自分が使った花材事典:椿
いけばな人の大好き花材、椿です。
椿にも色々ありますが、これは「やぶ椿」です。切り花で流通している椿の中では、もっとも一般的で、お値段ももっとも安いです。お稽古花にも入ってきます。
椿がいけばな人に愛される理由は、枝・葉・花のバランスの操り甲斐があるからです。
一番上の画像を見ていただければ分かるように、椿というやつは、葉っぱが結構茂っていて、悪く言うと「バサバサしている」感じです。この「バサバサ」に鋏をいれ、枝の線や、花の顔や、一枚一枚の葉の表情をいかに強調していくかに、いけばな家の腕が問われるようなところがあるんです。
なので、いけばな家としては、椿を達者に操れるようになれたらカッコいいよな、って思うわけです。
実際に、いわゆる「いけばなの名手」と言われている人たちに、椿を好む人が多いこともあって、いけばな人には、椿に特別な思いを持っている人が多いです。
難しいんですけどね。椿をうまく生けるのって。だから、「ようし、椿やってやろう」と思って生け始めても、満足できずに玉砕したりするんですけど、それでも愛されるところが、この花材が大きな魅力を持っていることの証なのでしょう。

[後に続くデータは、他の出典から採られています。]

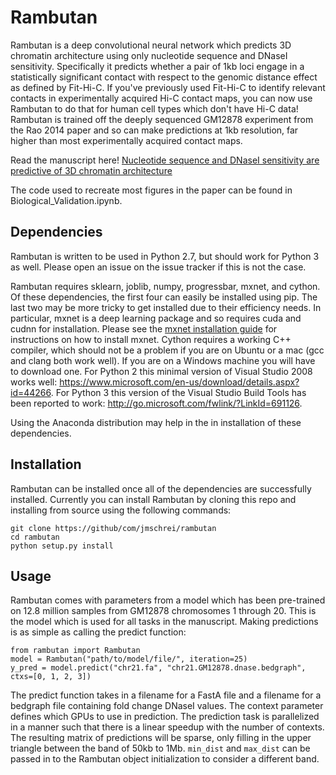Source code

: # Rambutan

Rambutan is a deep convolutional neural network which predicts 3D chromatin architecture using only nucleotide sequence and DNaseI sensitivity. Specifically it predicts whether a pair of 1kb loci engage in a statistically significant contact with respect to the genomic distance effect as defined by Fit-Hi-C. If you've previously used Fit-Hi-C to identify relevant contacts in experimentally acquired Hi-C contact maps, you can now use Rambutan to do that for human cell types which don't have Hi-C data! Rambutan is trained off the deeply sequenced GM12878 experiment from the Rao 2014 paper and so can make predictions at 1kb resolution, far higher than most experimentally acquired contact maps.  

Read the manuscript here! <a href="http://biorxiv.org/content/early/2017/01/28/103614">Nucleotide sequence and DNaseI sensitivity are predictive of 3D chromatin architecture</a>

The code used to recreate most figures in the paper can be found in Biological_Validation.ipynb. 

## Dependencies

Rambutan is written to be used in Python 2.7, but should work for Python 3 as well. Please open an issue on the issue tracker if this is not the case.

Rambutan requires sklearn, joblib, numpy, progressbar, mxnet, and cython. Of these dependencies, the first four can easily be installed using pip. The last two may be more tricky to get installed due to their efficiency needs. In particular, mxnet is a deep learning package and so requires cuda and cudnn for installation. Please see the <a href="http://mxnet.io/get_started/setup.html">mxnet installation guide</a> for instructions on how to install mxnet. Cython requires a working C++ compiler, which should not be a problem if you are on Ubuntu or a mac (gcc and clang both work well). If you are on a Windows machine you will have to download one. For Python 2 this minimal version of Visual Studio 2008 works well: https://www.microsoft.com/en-us/download/details.aspx?id=44266. For Python 3 this version of the Visual Studio Build Tools has been reported to work: http://go.microsoft.com/fwlink/?LinkId=691126. 

Using the Anaconda distribution may help in the in installation of these dependencies.

## Installation

Rambutan can be installed once all of the dependencies are successfully installed. Currently you can install Rambutan by cloning this repo and installing from source using the following commands:

```
git clone https://github/com/jmschrei/rambutan
cd rambutan
python setup.py install
```

## Usage

Rambutan comes with parameters from a model which has been pre-trained on 12.8 million samples from GM12878 chromosomes 1 through 20. This is the model which is used for all tasks in the manuscript. Making predictions is as simple as calling the predict function:

```
from rambutan import Rambutan
model = Rambutan("path/to/model/file/", iteration=25)
y_pred = model.predict("chr21.fa", "chr21.GM12878.dnase.bedgraph", ctxs=[0, 1, 2, 3])
```

The predict function takes in a filename for a FastA file and a filename for a bedgraph file containing fold change DNaseI values. The context parameter defines which GPUs to use in prediction. The prediction task is parallelized in a manner such that there is a linear speedup with the number of contexts. The resulting matrix of predictions will be sparse, only filling in the upper triangle between the band of 50kb to 1Mb. `min_dist` and `max_dist` can be passed in to the Rambutan object initialization to consider a different band.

椿の枝にメリハリをつけようと思ったら、葉っぱや枝を相当整理しないといけません。そうしないと、「収拾のつかないバサバサ」から抜け出せないことが多いです。素人の人が見たら、「そんなに切って捨てちゃうの? もったいない」と思うほど、鋏を入れていきます。
一番上の画像の「バサバサ」から、私は下の画像のような枝を切り出しました。
↑このくらいのさばき方は、別に思い切ったものでもなく、「結構、普通」です。
あ、この一本の枝以外は捨てちゃうということじゃないですよ。ほかにも、何本か切り出していますし、葉っぱだけの枝を温存したりもしてます。
葉っぱだけの枝というと、こういうのなんですけど……
椿の葉っぱの面って、結構大きくて、しかも平面的に並ぶんです。
この、「平面的」というのが曲者でして、いい感じの茂りや隠しになるかと思えば、面白みの無い「ベターっとした面」にもなります。
これもやはり、操り手の技量がものを言ってきます。
要するに、椿というやつは、多様な選択肢を内包していて、「あんた、何がしたいわけ? 一番やりたいことを選べばいいけど、選べるの? 選ぶ覚悟あるの?」と問うてくるのですな。
椿の問いに、余裕でお答えすることができるのが、カッコイイいけばな家なのだと思います。